2) P.5,L.30, Discussion: Although the authors argue that the clinical symptoms of the patient included headache, disturbance of consciousness, aphasia, and fever, without optic nerve edema or spinal cord involvement, you have not show othe results of optic nerve function (ex. visual evoked potential (VEP)). The pattern-VEP is useful for early detection for optic nerve disorders and follow-up.

 

3) Although post-contrast MRI of the patient at admission (2 weeks after onset) showed revealed linear enhancement in frontoparietal, temporal and occipital sulci bilaterally, I couldn't find the reason for diagnosing the unilateral cortical encephalitis. Please explain the process of identifing the disease.  

Author Response

Please see the attachment.

Author Response File: Author Response.docx

Reviewer 3 Report

Legend for figure 2 should be rewritten, as it contains duplicated words. In line to this, linear enhancement in frontoparietal, temporal and occipital sulci bilaterally should also be marked with arrows or circlec since the Authors compare the results to these obtained after one year.
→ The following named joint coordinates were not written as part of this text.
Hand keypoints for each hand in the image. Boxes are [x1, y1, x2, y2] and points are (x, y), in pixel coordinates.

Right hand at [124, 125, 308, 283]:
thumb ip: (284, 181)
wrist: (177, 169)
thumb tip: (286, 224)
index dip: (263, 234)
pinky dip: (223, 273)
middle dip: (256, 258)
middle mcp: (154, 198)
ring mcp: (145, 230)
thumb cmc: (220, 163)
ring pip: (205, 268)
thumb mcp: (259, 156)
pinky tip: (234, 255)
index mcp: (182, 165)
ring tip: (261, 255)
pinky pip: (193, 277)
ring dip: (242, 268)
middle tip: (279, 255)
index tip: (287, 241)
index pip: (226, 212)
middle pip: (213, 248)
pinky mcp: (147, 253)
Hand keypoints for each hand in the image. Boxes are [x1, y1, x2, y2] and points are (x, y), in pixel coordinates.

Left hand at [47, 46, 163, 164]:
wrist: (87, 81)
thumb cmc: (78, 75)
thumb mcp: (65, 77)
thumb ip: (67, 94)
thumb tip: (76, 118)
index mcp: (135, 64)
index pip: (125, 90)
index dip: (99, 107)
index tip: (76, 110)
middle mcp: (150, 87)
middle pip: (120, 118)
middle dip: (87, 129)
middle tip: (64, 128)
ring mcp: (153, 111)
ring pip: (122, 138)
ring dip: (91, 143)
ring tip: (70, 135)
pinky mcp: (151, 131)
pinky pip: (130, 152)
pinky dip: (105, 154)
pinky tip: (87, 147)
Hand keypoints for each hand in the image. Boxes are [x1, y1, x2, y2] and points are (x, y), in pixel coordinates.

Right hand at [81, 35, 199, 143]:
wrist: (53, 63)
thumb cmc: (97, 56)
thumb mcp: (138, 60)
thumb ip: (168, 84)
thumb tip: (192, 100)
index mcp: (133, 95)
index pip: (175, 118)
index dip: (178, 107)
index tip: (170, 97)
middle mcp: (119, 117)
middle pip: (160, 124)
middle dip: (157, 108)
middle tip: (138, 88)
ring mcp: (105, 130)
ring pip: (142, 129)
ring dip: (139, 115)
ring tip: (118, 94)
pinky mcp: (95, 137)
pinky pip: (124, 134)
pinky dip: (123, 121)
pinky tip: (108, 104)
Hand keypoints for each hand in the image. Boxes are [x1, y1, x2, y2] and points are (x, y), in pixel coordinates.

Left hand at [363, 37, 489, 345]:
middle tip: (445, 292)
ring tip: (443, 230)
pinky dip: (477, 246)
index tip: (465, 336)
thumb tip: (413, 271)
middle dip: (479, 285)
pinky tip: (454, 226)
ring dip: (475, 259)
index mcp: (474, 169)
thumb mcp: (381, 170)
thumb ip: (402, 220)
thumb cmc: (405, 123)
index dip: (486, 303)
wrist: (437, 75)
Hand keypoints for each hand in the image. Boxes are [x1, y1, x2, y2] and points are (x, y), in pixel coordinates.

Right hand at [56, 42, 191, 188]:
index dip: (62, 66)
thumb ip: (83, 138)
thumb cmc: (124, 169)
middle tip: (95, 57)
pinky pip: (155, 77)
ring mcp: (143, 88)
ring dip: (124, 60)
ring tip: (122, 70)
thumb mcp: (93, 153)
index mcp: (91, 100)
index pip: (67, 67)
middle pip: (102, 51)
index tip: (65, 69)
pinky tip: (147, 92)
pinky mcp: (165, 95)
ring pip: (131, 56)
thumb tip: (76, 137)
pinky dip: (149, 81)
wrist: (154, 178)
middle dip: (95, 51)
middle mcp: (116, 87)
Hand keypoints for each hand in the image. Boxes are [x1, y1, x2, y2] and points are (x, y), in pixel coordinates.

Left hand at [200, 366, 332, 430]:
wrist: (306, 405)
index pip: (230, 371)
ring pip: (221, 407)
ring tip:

The Authors writtent that a high dose of steroids is the first and recommended choice for MOG antibody-associated encephalitis. Therefore, my quiestion is why in this case a low dose was administered? An explanation should be provided. This choice suggests that the Authors twere unsure of the diagnosis

The Discussion section is quite superficial. The Authors should provide deeper discussion based on the literature available, and not simple compare the result.
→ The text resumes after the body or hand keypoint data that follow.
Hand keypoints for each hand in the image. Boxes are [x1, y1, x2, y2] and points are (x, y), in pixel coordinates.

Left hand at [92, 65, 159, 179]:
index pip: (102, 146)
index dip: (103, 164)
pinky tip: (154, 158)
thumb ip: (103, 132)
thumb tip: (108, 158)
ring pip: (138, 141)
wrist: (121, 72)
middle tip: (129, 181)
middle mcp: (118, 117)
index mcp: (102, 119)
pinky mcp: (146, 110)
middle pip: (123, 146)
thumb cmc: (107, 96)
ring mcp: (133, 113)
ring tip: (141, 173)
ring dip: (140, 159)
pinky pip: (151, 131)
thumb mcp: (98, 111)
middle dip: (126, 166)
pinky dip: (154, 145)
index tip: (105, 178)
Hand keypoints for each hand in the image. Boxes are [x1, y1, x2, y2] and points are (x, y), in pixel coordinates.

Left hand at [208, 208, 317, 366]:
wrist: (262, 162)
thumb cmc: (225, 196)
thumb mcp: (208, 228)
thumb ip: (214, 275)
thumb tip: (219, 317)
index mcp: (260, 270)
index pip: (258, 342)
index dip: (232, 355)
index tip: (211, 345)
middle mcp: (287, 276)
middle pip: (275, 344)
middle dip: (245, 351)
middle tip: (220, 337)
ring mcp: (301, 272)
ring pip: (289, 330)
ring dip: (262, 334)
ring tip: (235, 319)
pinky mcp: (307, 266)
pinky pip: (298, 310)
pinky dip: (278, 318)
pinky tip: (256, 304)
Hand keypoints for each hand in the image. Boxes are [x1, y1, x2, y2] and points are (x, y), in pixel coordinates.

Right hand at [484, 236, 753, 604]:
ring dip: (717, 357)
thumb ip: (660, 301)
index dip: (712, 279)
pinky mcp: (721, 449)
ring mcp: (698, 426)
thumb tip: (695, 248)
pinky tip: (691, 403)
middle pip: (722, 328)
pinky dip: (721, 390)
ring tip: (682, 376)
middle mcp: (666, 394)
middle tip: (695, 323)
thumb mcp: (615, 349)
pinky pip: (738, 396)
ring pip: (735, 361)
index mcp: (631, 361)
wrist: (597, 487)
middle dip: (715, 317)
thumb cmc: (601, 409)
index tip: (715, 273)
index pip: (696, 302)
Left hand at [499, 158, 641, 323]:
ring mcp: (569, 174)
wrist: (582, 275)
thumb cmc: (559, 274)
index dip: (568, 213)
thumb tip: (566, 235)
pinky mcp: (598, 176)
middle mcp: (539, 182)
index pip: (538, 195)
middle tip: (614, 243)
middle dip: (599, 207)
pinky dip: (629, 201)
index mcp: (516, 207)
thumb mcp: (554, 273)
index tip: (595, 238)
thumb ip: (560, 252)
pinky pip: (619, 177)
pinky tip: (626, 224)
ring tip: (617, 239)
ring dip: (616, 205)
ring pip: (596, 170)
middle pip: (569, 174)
Also, please insert some possible limitation of the study

Please provide also some information on medical history of the patient. It might be important since recently MOG antibodies encephalitis  was found with related with COVID-19

Author Response

Please see the attachment.

Author Response File: Author Response.docx

Round 2

Reviewer 2 Report

Thank you for your information.

I understood all of them.

Reviewer 3 Report

The Authors have now provided sufficient responses and improved the paper. Therefore, it is now ready to be published.